The following are my notes from the "K-9's In The Schools" session with Sergeant Billy Downey of the Gaston County Police Department. The GCPD is an anomaly as the only county police department remaining in North Carolina. Our School Resource Officer and administrative team work closely with the K-9 Unit to maintain the safety and security of our campus. This session occurred at the Gaston Schools Teaching and Learning Conference on August 8th, 2013:
The first test for dog selection criteria is on a slick floor in a dark room.
The cost to purchase a trained dog ran range from $6000 to $20,000.
If they have the correct "hunt drive", any breed of dog can be trained to serve in a K-9 Police Unit.
Most police departments use male dogs, as females have to be taken off the street temporarily (usually one week) when in heat.

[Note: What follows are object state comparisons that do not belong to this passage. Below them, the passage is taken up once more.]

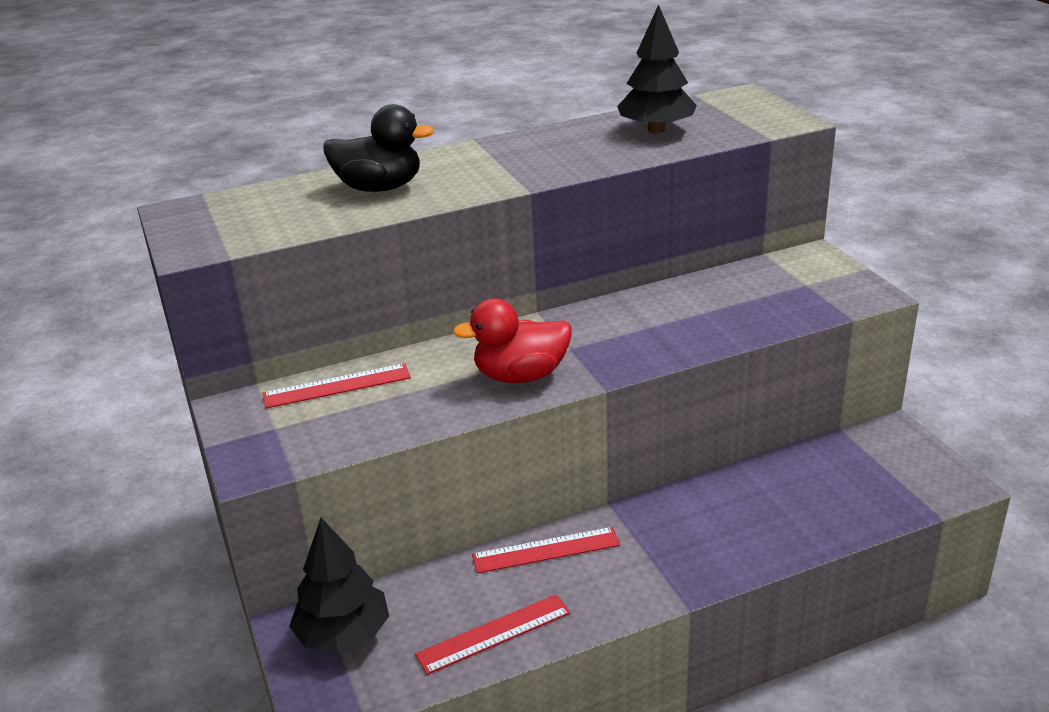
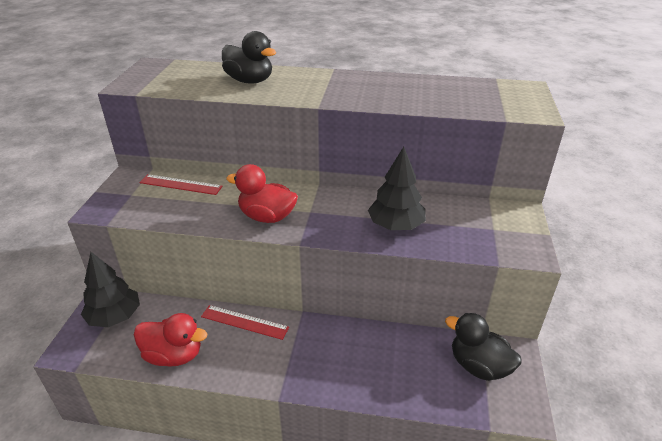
camera: 30 degrees right, 5 degrees up
(494, 634) = (174, 355): red ruler -> red duck
(656, 130) = (440, 93): black tree -> black tree (395, 225)
(871, 463) = (478, 366): none -> black duck

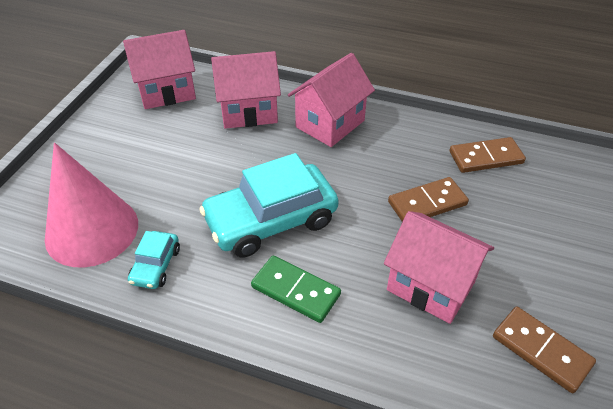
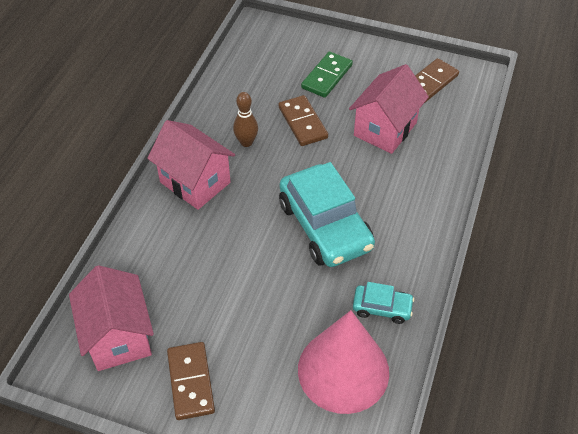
camera: 90 degrees left, 5 degrees up
(249, 111) = (167, 251): pink house -> none
(295, 291) = (398, 208): green domino -> green domino (327, 76)
(388, 157) = (246, 142): none -> brown bowling pin
(486, 157) = (249, 81): brown domino -> brown domino (190, 382)

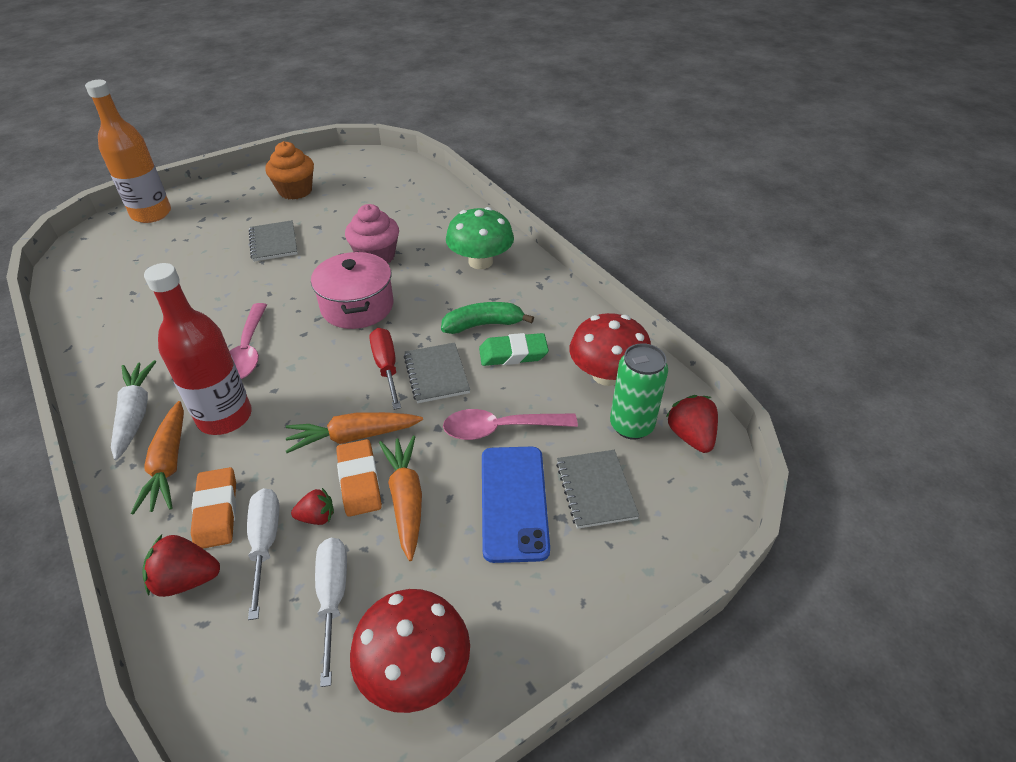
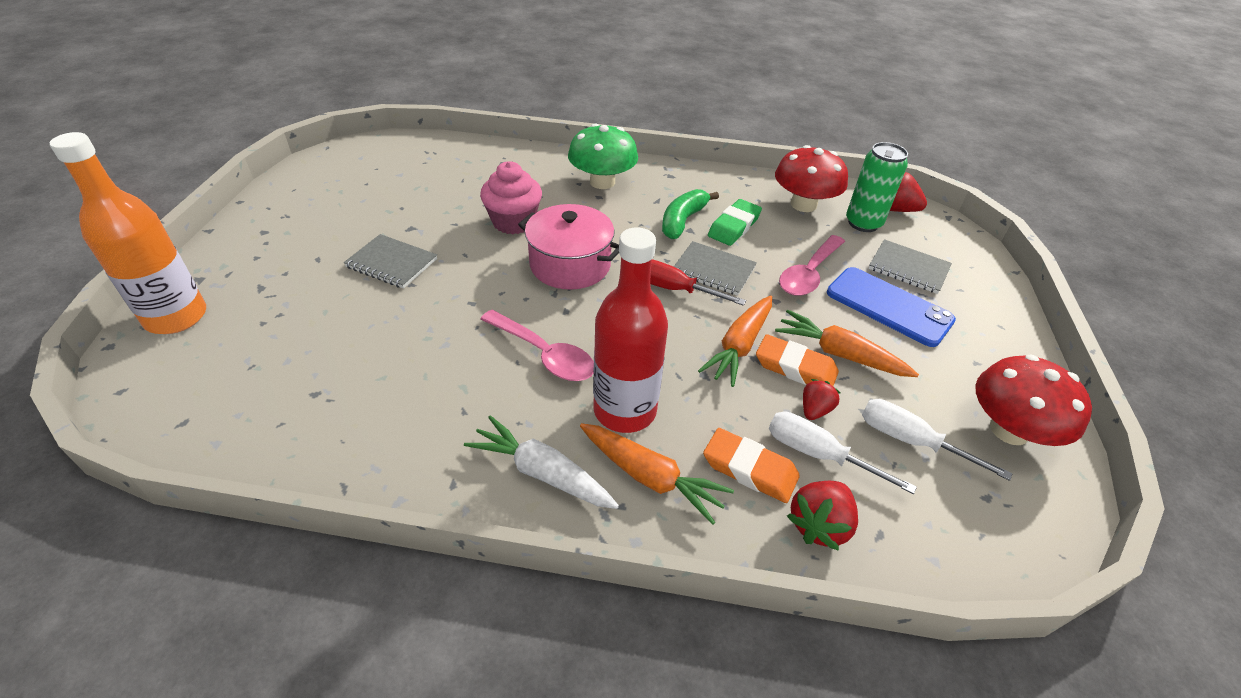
camera: 50 degrees left, 0 degrees up
(295, 191) = (324, 212): orange cupcake -> none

When a K-9 retires from the police force, the handler has priority to keep the dog at home as a personal pet.
A police K-9 can pick up the scent of adrenaline found on skin cells, left behind by a running suspect.
Fear is also the strongest smell identified by a K-9. Hence, dogs can smell fear.

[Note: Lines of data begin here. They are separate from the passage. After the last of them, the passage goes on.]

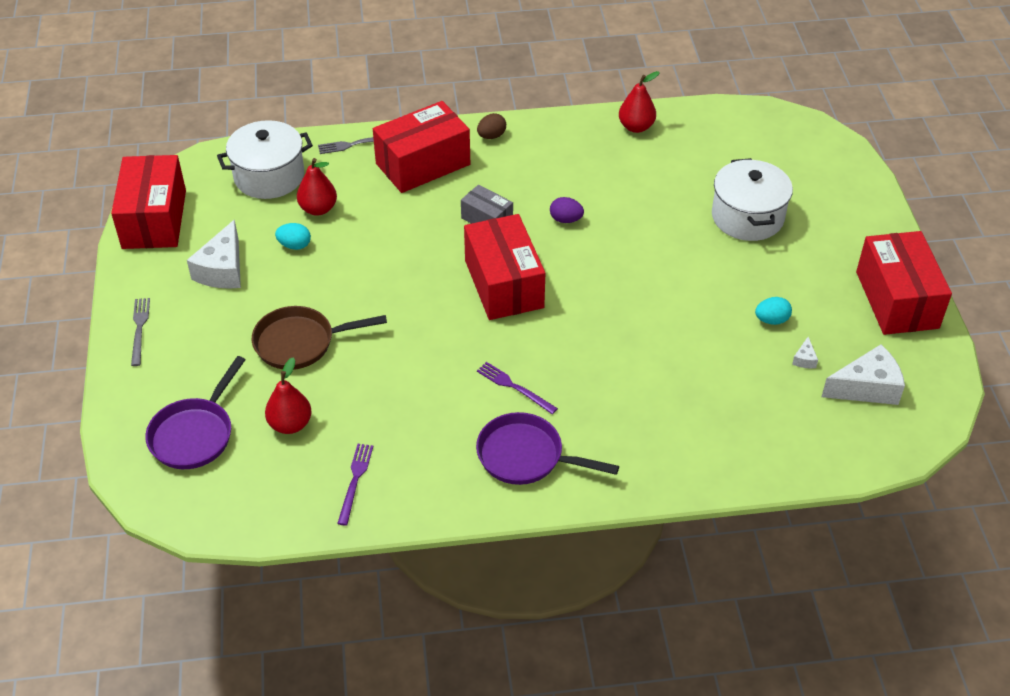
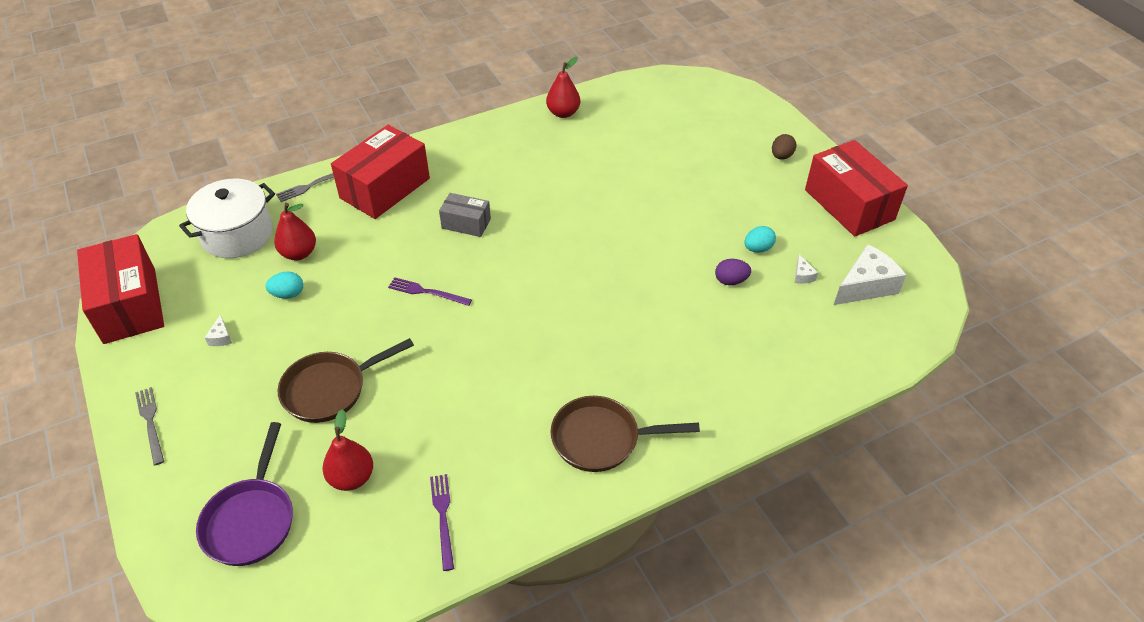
camera: 20 degrees left, 0 degrees up
(222, 270) = (221, 337): white cheese -> white cheese, size x0.43
(491, 136) = (438, 149): brown egg -> brown egg (781, 156)
(503, 284) = (507, 278): red box -> none
(514, 387) = (560, 374): purple fork -> purple fork (427, 292)
(526, 456) = (601, 439): purple pan -> brown pan
(566, 220) = (538, 206): purple egg -> purple egg (730, 281)
(747, 217) = (693, 166): white pot -> none

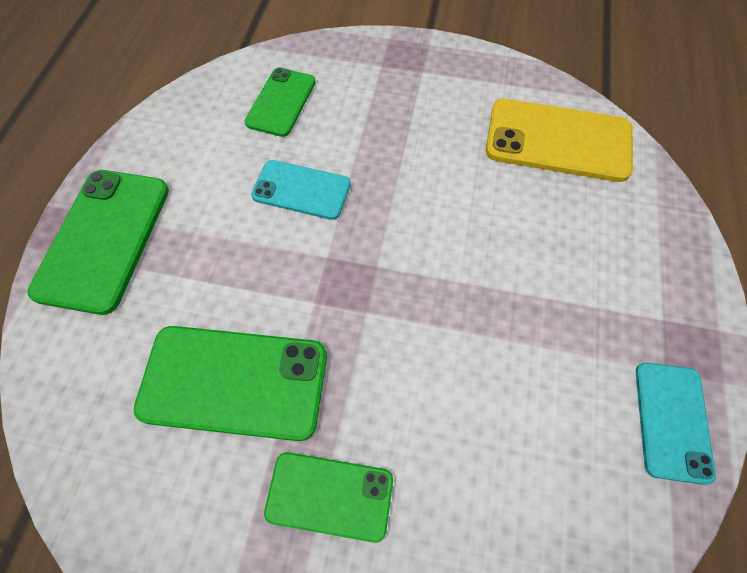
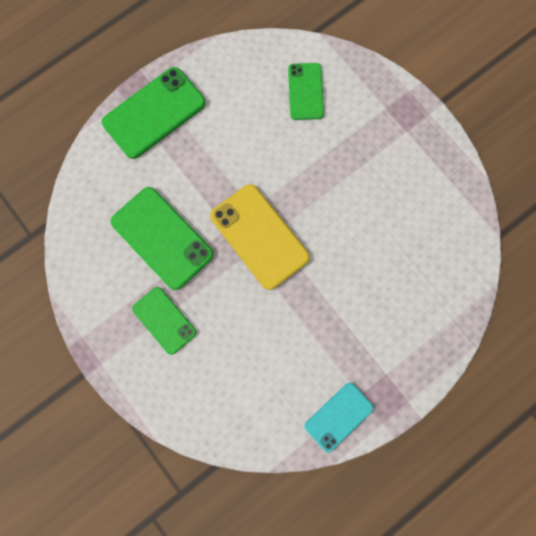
camera: 40 degrees right, 15 degrees up
(281, 102) = (305, 91): green phone -> green phone turned 60 degrees counterclockwise
(301, 190) = (271, 159): turquoise phone -> none
(558, 140) = (439, 239): yellow phone -> yellow phone (259, 236)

In the GCPD, K-9's will track a suspect for any Felony committed, regardless of the act.
A K-9 is not considered "Deadly Force".
K-9's are considered "less lethal, but not non-lethal". Similar to a tazer, they generally do not kill, but can kill.
"Bark and Hold" K-9's will stay with a suspect and bark for an enormous amount of time, until the handler (and handler only) commands "Bite" or rewarded.

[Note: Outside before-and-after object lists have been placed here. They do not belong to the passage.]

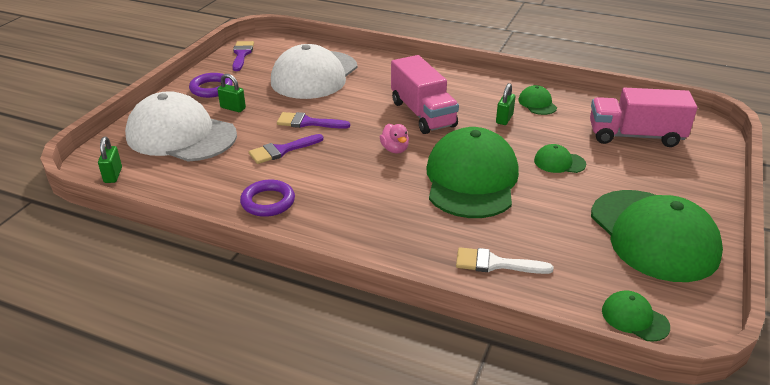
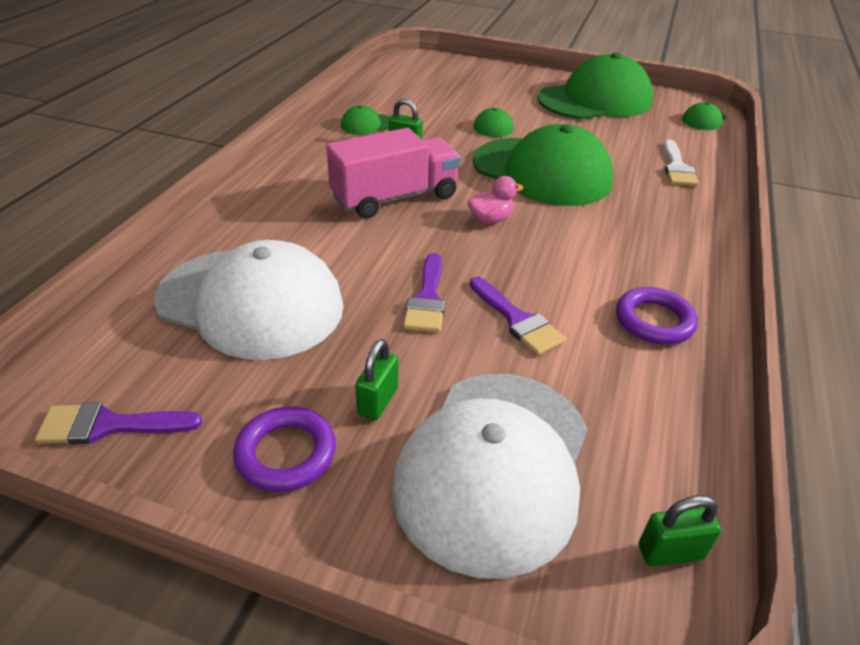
camera: 95 degrees left, 5 degrees up
(471, 179) = (542, 172): green cap -> green cap turned 150 degrees counterclockwise
(635, 136) = (435, 87): pink truck -> none

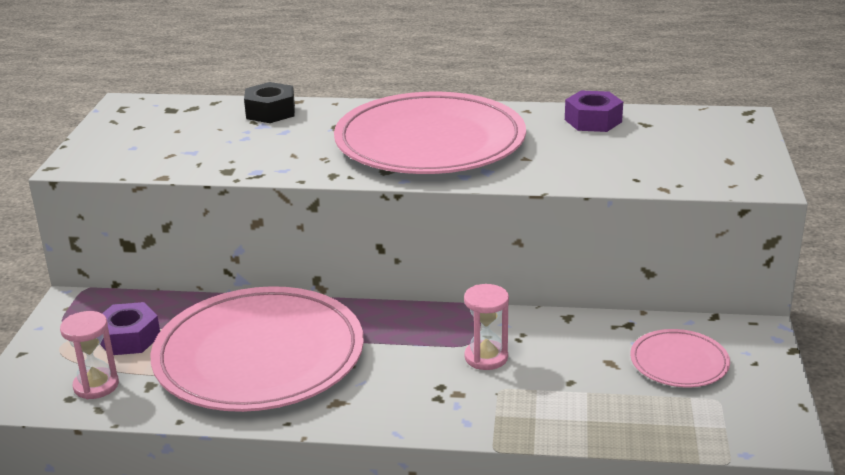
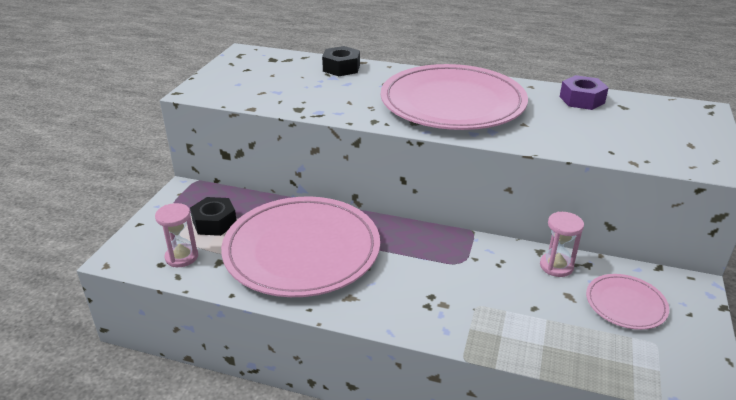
camera: 10 degrees right, 5 degrees up
(129, 338) = (214, 223): purple nut -> black nut
(486, 357) = (471, 276): pink hourglass -> pink hourglass (556, 266)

Assault on a K-9 is now considered Felonious.
I want to thank the Gaston County Police Department for their continued collaboration with Gaston County Schools and Ashbrook High School in our joint effort to maintain the safety and security of our schools.
Thanks for reading,
The opinions shared in this blog belong to Craig Smith and do not represent the school or district in which he works.